What the task asks ▸ Transcribe only part of the material below: the lines from the one containing "I have examined" through the one containing "official visitor |", inclusive, exactly as written.

Input ▸
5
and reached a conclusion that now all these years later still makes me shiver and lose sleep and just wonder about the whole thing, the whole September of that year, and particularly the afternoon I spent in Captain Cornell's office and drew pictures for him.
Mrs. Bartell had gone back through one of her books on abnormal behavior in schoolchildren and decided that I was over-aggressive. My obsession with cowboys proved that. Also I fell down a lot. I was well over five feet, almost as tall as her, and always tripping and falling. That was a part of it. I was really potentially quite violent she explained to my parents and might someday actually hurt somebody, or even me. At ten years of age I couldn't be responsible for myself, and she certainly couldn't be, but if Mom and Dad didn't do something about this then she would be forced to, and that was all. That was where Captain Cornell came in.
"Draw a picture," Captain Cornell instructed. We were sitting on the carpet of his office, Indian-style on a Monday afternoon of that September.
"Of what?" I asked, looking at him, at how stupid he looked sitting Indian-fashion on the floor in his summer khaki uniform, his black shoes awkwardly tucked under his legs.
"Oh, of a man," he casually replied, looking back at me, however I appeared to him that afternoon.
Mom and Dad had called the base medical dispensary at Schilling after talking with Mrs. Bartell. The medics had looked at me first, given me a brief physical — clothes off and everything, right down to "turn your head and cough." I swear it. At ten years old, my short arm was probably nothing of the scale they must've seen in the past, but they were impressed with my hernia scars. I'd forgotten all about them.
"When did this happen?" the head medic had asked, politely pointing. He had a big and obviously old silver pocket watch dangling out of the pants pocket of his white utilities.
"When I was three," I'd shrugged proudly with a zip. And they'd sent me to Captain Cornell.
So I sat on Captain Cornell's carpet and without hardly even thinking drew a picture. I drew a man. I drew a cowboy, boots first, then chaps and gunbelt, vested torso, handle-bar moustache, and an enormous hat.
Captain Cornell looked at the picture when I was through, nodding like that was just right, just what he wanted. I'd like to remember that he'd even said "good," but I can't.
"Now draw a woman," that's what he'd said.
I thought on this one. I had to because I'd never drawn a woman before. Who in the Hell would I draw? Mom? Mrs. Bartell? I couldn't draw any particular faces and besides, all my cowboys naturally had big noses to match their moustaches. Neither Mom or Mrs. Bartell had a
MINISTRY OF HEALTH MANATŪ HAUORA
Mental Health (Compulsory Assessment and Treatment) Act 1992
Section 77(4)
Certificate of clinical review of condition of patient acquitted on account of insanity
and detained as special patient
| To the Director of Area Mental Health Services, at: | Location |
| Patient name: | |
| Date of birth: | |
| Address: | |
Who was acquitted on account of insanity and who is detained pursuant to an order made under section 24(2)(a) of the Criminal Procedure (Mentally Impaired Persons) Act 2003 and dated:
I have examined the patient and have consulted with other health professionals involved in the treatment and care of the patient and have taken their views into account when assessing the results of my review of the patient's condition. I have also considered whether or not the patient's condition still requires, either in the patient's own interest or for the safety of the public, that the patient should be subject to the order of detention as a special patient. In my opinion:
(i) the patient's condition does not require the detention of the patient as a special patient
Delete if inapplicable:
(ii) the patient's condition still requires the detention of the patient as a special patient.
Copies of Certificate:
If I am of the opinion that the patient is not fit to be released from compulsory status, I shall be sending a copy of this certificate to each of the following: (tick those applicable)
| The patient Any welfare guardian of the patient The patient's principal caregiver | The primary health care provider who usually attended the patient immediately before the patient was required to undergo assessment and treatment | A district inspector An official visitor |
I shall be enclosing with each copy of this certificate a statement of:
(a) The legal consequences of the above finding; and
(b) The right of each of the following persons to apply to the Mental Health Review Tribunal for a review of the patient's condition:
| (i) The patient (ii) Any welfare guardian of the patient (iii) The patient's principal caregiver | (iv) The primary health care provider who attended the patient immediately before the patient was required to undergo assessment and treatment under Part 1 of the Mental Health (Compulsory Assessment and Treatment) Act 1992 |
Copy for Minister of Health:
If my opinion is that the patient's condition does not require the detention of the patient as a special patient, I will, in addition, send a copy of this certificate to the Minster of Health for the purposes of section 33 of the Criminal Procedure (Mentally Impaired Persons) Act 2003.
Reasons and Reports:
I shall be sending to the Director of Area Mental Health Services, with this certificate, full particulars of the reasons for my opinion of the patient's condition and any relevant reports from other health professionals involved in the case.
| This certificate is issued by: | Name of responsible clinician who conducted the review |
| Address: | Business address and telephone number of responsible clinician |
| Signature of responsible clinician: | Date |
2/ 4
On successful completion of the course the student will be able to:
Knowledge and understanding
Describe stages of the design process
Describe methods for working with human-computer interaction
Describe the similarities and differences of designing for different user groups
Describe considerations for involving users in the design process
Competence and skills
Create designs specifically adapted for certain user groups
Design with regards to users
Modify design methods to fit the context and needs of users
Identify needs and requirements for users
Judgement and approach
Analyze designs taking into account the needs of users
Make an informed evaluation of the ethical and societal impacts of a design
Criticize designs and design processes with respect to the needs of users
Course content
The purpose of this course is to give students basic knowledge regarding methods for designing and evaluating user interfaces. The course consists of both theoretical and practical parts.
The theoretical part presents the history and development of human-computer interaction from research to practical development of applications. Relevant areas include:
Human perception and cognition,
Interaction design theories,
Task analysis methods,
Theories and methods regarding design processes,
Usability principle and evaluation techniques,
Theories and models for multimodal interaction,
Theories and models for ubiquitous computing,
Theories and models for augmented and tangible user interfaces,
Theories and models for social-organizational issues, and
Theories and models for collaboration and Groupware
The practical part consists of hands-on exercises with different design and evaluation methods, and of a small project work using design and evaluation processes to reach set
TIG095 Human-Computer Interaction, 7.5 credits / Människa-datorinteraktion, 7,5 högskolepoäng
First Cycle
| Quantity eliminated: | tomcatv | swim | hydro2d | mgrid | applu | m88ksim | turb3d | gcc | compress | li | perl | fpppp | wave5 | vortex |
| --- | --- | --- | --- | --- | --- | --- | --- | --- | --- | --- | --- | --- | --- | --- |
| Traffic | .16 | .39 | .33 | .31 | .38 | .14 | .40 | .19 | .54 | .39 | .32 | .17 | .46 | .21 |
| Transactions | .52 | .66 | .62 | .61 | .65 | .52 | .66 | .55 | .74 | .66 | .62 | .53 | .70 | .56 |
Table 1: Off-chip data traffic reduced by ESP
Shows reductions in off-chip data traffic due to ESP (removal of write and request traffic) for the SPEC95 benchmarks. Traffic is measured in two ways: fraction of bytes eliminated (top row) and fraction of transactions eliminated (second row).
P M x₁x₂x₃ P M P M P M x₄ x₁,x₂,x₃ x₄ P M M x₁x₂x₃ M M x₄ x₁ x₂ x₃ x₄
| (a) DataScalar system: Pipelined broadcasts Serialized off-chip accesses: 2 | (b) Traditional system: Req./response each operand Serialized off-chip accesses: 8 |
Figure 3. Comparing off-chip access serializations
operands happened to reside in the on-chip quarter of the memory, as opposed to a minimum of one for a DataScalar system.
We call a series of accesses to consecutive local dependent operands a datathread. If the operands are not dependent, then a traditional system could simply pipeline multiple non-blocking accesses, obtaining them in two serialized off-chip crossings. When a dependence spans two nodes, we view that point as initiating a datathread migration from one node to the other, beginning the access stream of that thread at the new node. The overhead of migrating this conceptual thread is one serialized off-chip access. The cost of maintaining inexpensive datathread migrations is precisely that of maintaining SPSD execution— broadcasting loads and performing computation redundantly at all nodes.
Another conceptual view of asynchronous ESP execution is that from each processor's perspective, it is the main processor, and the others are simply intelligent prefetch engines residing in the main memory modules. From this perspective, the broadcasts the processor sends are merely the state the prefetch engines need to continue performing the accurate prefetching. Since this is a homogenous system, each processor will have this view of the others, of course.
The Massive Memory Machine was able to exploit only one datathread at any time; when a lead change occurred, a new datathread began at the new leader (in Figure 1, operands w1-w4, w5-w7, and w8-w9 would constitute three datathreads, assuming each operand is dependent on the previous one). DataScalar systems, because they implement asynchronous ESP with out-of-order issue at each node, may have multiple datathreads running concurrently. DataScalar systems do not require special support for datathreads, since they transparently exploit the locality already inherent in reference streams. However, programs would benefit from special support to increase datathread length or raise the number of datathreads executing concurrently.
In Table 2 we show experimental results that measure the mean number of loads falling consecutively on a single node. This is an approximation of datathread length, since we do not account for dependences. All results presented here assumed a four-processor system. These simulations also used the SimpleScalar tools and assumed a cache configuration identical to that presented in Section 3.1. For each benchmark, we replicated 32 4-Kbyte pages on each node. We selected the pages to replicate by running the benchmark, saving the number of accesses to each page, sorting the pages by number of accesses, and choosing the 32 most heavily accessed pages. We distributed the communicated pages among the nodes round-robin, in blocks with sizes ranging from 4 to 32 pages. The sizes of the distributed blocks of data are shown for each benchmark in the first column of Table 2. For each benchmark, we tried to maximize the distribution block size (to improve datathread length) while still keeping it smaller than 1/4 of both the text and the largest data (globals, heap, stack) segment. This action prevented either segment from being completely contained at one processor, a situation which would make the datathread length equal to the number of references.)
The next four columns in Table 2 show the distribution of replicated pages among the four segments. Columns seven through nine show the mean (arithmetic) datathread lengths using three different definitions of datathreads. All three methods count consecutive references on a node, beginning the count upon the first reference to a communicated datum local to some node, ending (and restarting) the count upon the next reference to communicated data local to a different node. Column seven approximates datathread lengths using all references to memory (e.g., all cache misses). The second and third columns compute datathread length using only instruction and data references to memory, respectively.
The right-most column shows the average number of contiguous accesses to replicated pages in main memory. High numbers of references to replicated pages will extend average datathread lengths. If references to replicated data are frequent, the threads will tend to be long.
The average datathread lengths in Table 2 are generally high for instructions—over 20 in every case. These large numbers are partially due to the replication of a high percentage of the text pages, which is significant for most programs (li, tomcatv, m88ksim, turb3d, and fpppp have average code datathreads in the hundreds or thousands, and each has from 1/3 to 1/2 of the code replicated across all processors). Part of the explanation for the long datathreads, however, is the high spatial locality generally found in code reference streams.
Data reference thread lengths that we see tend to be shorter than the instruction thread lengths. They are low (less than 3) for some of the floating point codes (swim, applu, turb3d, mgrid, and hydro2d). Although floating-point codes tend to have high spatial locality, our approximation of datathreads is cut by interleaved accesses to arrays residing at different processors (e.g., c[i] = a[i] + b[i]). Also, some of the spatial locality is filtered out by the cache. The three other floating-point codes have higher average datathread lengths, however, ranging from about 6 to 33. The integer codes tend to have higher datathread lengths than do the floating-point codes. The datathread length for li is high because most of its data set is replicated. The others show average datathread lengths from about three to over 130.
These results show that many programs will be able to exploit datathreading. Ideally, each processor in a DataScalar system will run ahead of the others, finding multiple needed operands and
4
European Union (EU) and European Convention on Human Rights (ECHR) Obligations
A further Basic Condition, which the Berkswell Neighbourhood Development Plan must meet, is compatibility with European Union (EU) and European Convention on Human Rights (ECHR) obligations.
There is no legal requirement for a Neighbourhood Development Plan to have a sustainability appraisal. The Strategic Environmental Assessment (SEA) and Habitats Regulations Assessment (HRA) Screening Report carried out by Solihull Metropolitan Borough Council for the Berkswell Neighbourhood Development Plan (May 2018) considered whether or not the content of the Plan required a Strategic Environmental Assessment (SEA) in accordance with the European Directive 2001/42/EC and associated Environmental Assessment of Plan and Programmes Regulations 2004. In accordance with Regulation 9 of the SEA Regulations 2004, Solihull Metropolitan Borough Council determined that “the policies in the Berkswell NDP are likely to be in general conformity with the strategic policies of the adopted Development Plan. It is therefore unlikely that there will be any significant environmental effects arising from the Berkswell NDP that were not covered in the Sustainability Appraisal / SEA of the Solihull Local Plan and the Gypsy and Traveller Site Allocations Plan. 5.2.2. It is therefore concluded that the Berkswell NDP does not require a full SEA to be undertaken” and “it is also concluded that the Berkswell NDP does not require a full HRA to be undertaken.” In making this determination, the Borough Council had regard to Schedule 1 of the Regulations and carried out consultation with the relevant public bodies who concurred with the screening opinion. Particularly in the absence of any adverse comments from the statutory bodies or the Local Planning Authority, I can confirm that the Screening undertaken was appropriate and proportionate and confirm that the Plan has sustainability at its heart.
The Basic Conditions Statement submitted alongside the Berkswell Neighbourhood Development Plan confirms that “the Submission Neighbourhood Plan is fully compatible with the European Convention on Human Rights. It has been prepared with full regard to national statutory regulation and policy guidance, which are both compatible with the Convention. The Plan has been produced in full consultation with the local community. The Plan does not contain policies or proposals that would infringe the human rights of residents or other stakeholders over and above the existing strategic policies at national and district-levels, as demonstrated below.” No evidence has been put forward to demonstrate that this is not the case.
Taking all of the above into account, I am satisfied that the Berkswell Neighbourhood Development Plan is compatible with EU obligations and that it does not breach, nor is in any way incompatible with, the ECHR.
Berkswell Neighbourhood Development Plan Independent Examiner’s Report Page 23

Written answer ▸
I have examined the patient and have consulted with other health professionals involved in the treatment and care of the patient and have taken their views into account when assessing the results of my review of the patient's condition. I have also considered whether or not the patient's condition still requires, either in the patient's own interest or for the safety of the public, that the patient should be subject to the order of detention as a special patient. In my opinion:
(i) the patient's condition does not require the detention of the patient as a special patient
Delete if inapplicable:
(ii) the patient's condition still requires the detention of the patient as a special patient.
Copies of Certificate:
If I am of the opinion that the patient is not fit to be released from compulsory status, I shall be sending a copy of this certificate to each of the following: (tick those applicable)
| The patient Any welfare guardian of the patient The patient's principal caregiver | The primary health care provider who usually attended the patient immediately before the patient was required to undergo assessment and treatment | A district inspector An official visitor |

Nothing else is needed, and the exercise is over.